9.9 8) Practical Applications

  1. Form 4-digit numbers from digits without repetition.
  2. Select committees from groups.
  3. Word formation from letters.
  4. Arrangements with restrictions (vowels together, certain persons not adjacent).
  5. Exam DI puzzles.

9.10 9) Solved Examples

Ex 1: Number of 3-digit numbers from digits 1–5 without repetition.
= \(5P3=60\).

Ex 2: Choose a president, VP, secretary from 10 people.
= \(10P3=720\).

Ex 3: Committee of 3 from 8 persons.
= \(8C3=56\).

Ex 4: Arrange letters of “MATH” with vowels together.
Treat (A) as one unit → 3! ways ×2! (arrange vowels internally) = 12.

Ex 5: Circular arrangement of 7 persons, clockwise ≠ anticlockwise.
= (7−1)! = 6! = 720.

Ex 6: Word “MISSISSIPPI”.
Total = \(\frac{11!}{4!4!2!}=34,650\).

9.11 10) Common Traps

  • Confusing order vs selection.
  • Forgetting to adjust for identicals.
  • Miscounting circular permutations.
  • Not distinguishing “at least one” vs “exactly one”.
  • Overcounting when restrictions apply.

9.12 Practice Set – Level 1

  1. Form 3-digit numbers from 1–9 without repetition.
  2. Arrange 5 students in a line.
  3. Choose 2 from 6 persons.
  4. Arrange 7 persons in circle.
  5. Number of ways to arrange “LEVEL”.

9.13 Practice Set – Level 2

  1. Word “BANANA” arrangements.
  2. Committee of 4 from 10 students, one must be a girl (out of 4 girls, 6 boys).
  3. 4-digit numbers from 1–9 with repetition allowed.
  4. Distribute 4 identical balls into 3 boxes.
  5. Seating 3 boys, 3 girls alternately in row.

9.14 Practice Set – Level 3 (Challengers)
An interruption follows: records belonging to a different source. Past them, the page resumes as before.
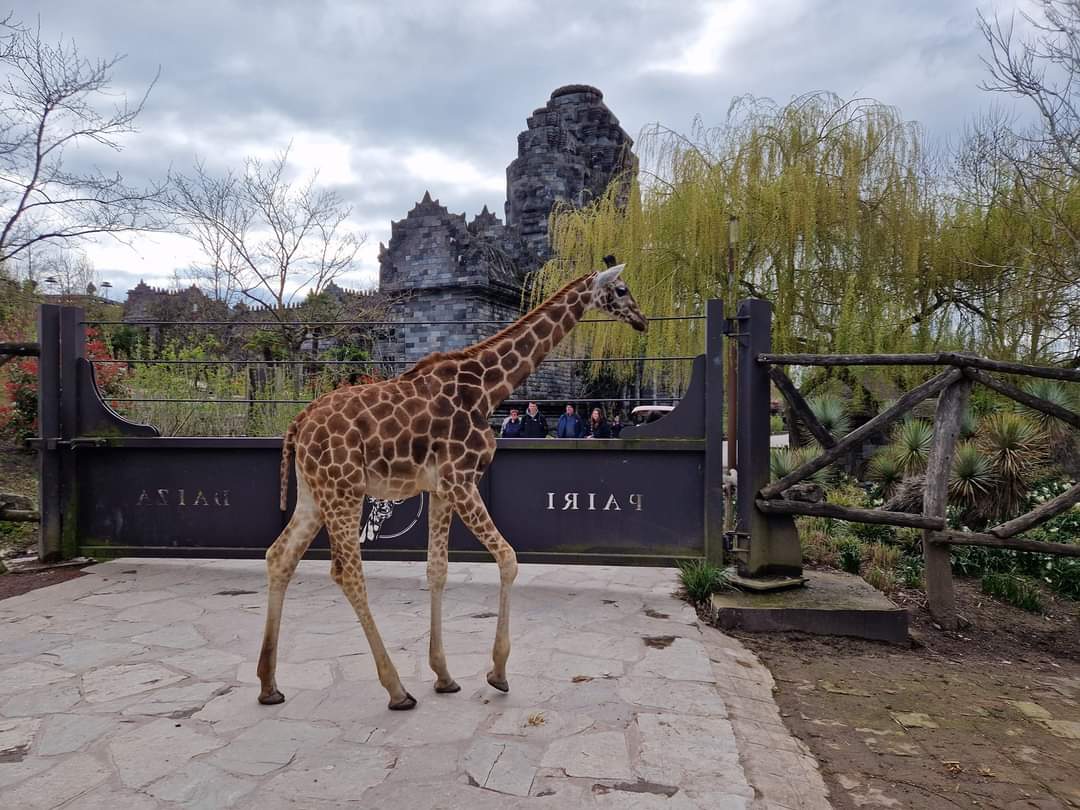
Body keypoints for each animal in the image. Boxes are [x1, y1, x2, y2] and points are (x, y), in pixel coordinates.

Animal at [257, 262, 647, 710]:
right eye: (621, 289)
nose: (642, 320)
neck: (487, 388)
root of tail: (298, 424)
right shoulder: (462, 480)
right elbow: (509, 558)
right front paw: (498, 673)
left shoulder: (442, 490)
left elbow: (438, 569)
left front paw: (444, 675)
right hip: (345, 490)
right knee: (347, 573)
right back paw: (396, 690)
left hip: (313, 492)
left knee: (279, 556)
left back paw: (268, 684)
  1. Number of ways to seat 5 couples around table, no spouses adjacent.
  2. Word “PROBABILITY”: vowels together.
  3. Select team of 5 from 8 men + 5 women, at least 2 women.
  4. Permutations of digits 0–9 to form 4-digit even numbers.
  5. 6-digit numbers from digits 1–6, divisible by 6.

9.15 Answer Key (Outline)

Level 1: 1) 504; 2) 120; 3) 15; 4) 720; 5) 30.
Level 2: 6) 60; 7) 210; 8) 9⁴=6561; 9) 15; 10) 36.
Level 3: 11) 1152; 12) 1814400; 13) 2002; 14) 4536; 15) 120.

9.16 Summary

  • Use nPr for arrangements, nCr for selections.
  • Relation: \(nPr=nCr\times r!\).
  • Circular = \((n−1)!\) (or half if reflection same).
  • Identicals → divide by factorials.
  • Carefully apply restrictions.
    With practice, problems collapse into applying right formula quickly.